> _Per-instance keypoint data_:
((
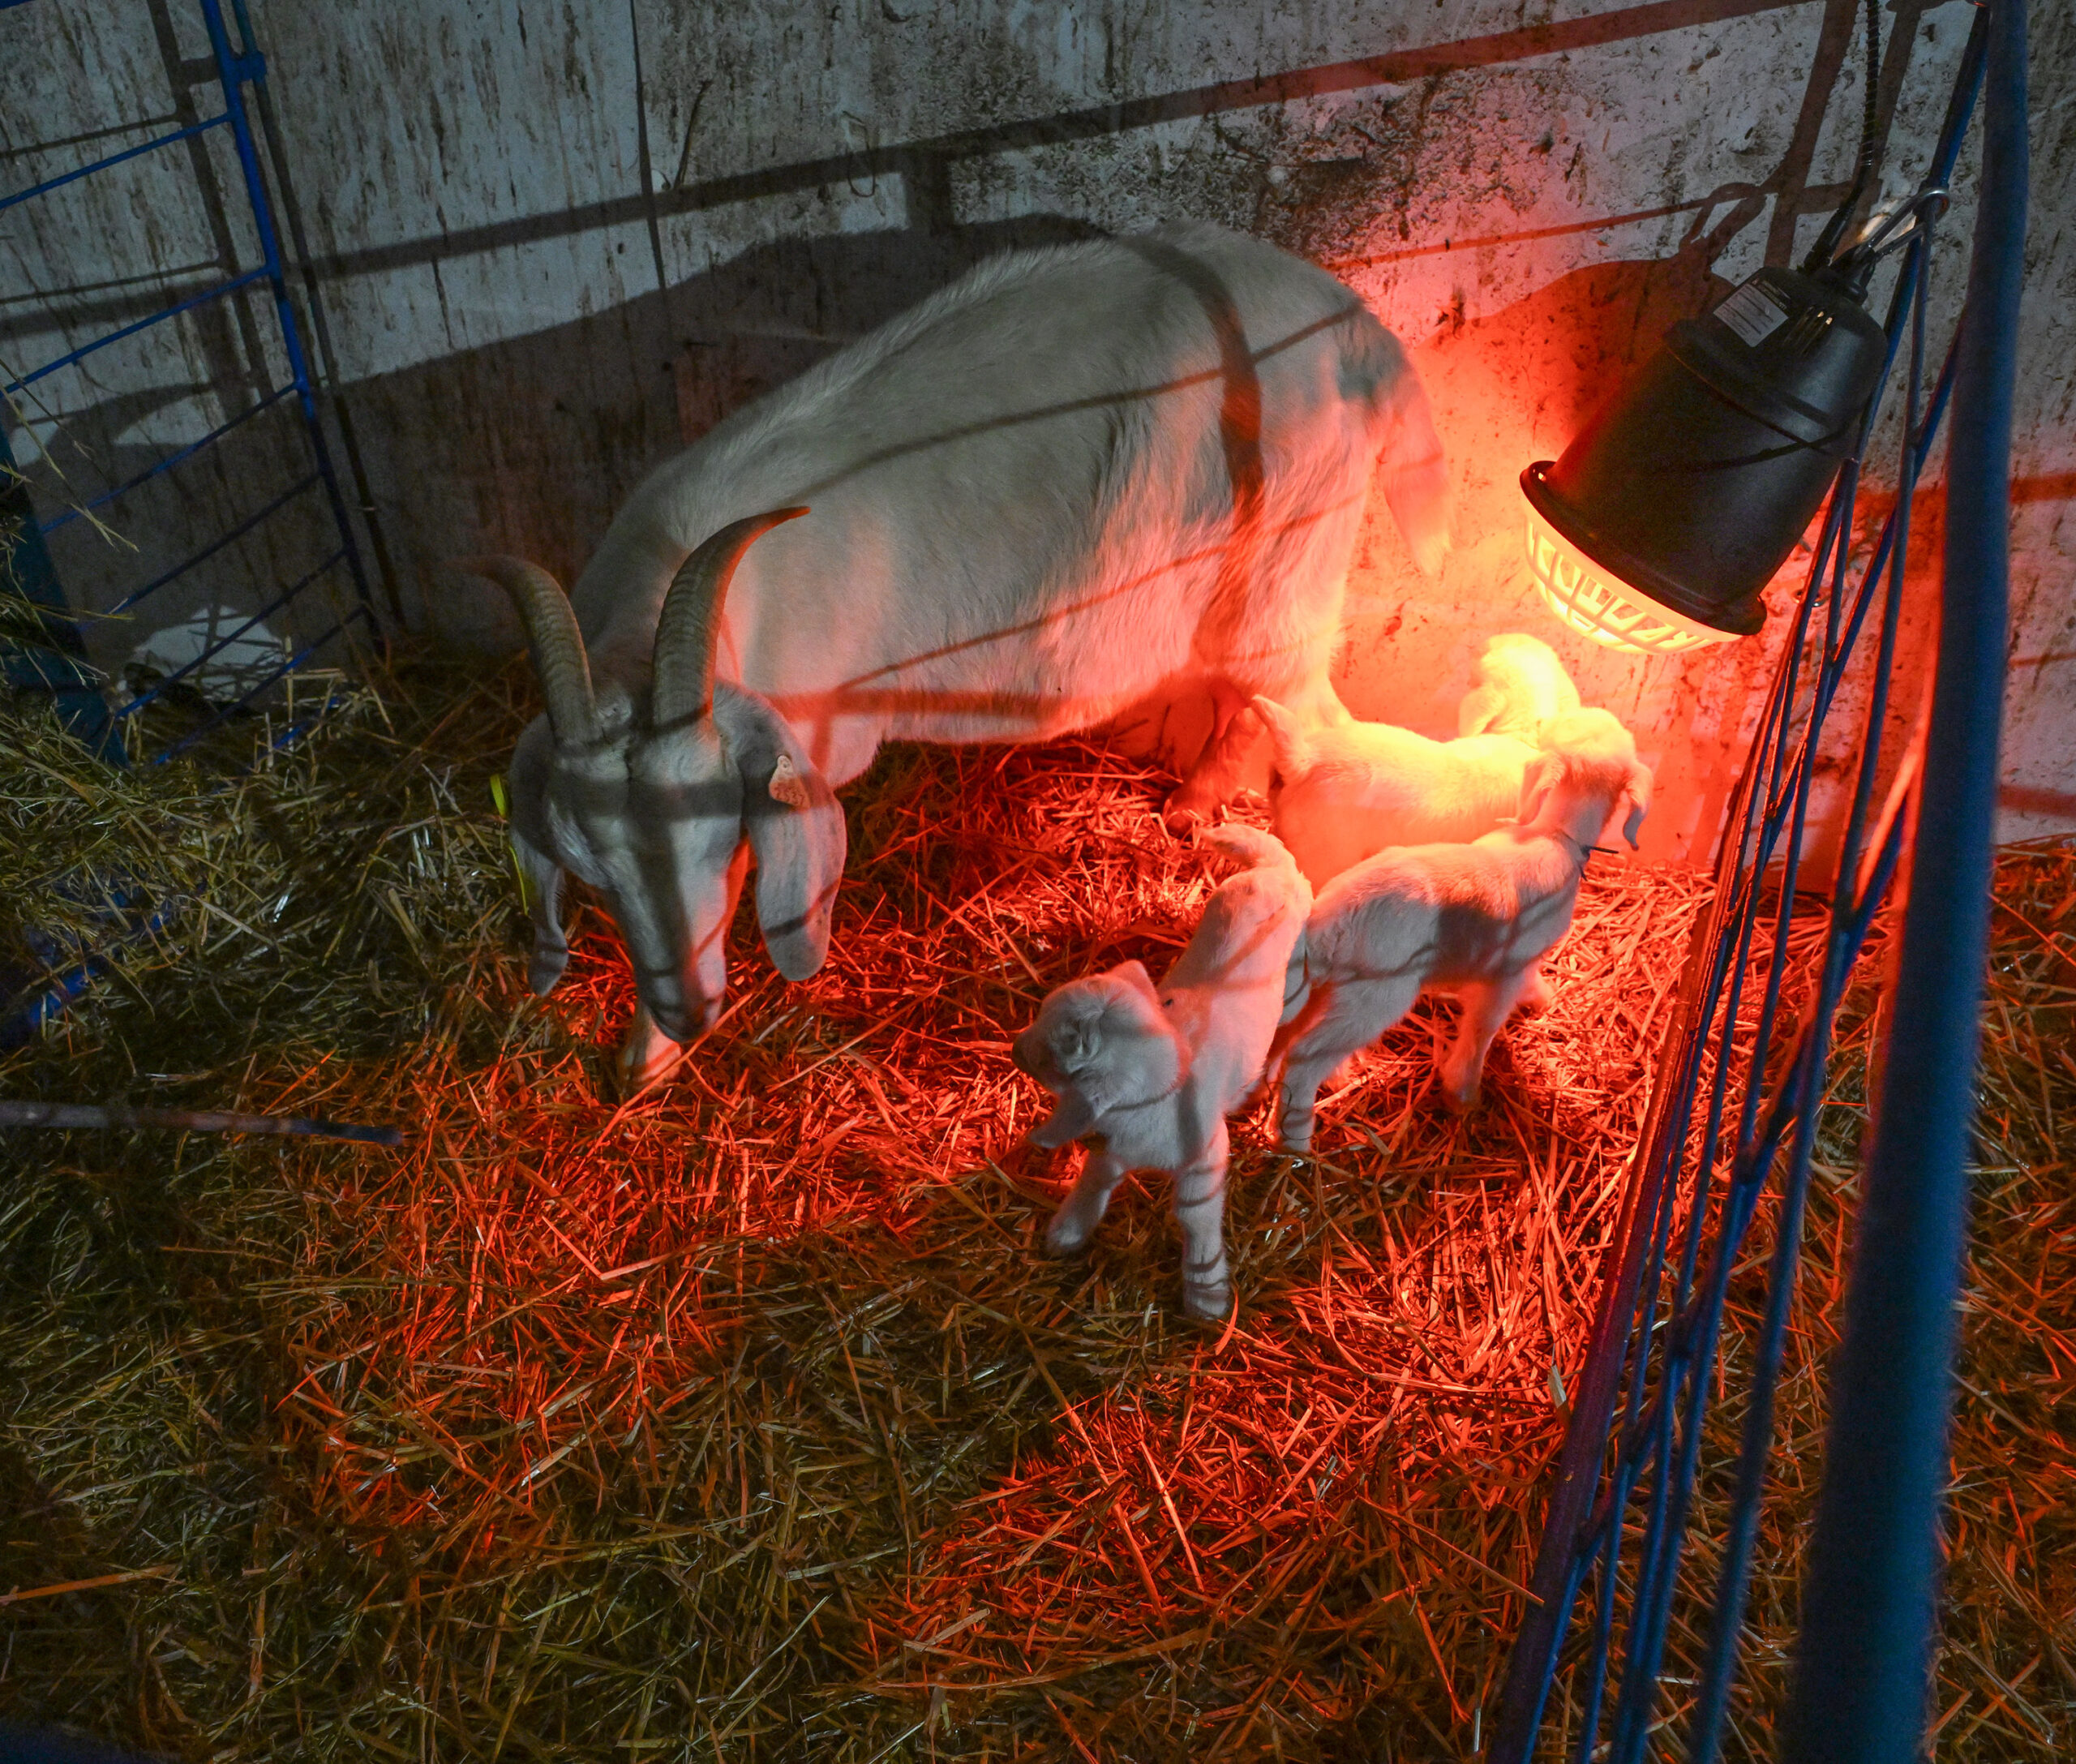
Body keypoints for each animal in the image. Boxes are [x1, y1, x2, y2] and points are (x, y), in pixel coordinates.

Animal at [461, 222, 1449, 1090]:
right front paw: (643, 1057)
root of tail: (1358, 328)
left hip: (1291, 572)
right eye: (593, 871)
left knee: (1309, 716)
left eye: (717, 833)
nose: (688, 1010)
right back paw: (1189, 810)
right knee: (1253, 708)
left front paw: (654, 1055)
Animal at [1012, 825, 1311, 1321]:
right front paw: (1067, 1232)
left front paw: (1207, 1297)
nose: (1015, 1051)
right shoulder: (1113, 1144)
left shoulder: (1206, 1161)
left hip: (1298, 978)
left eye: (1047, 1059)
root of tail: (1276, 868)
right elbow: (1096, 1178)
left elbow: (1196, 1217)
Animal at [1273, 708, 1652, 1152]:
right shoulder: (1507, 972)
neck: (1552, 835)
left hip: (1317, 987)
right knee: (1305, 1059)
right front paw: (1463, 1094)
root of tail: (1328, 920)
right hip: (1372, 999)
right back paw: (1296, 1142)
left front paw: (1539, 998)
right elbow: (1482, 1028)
))
Repeat, exactly as they stand, the line that contains "right front paw: (1463, 1094)" and all the lines after it in the data above.

right front paw: (1463, 1094)
root of tail: (1328, 920)
right hip: (1372, 999)
right back paw: (1296, 1142)
left front paw: (1539, 998)
right elbow: (1482, 1028)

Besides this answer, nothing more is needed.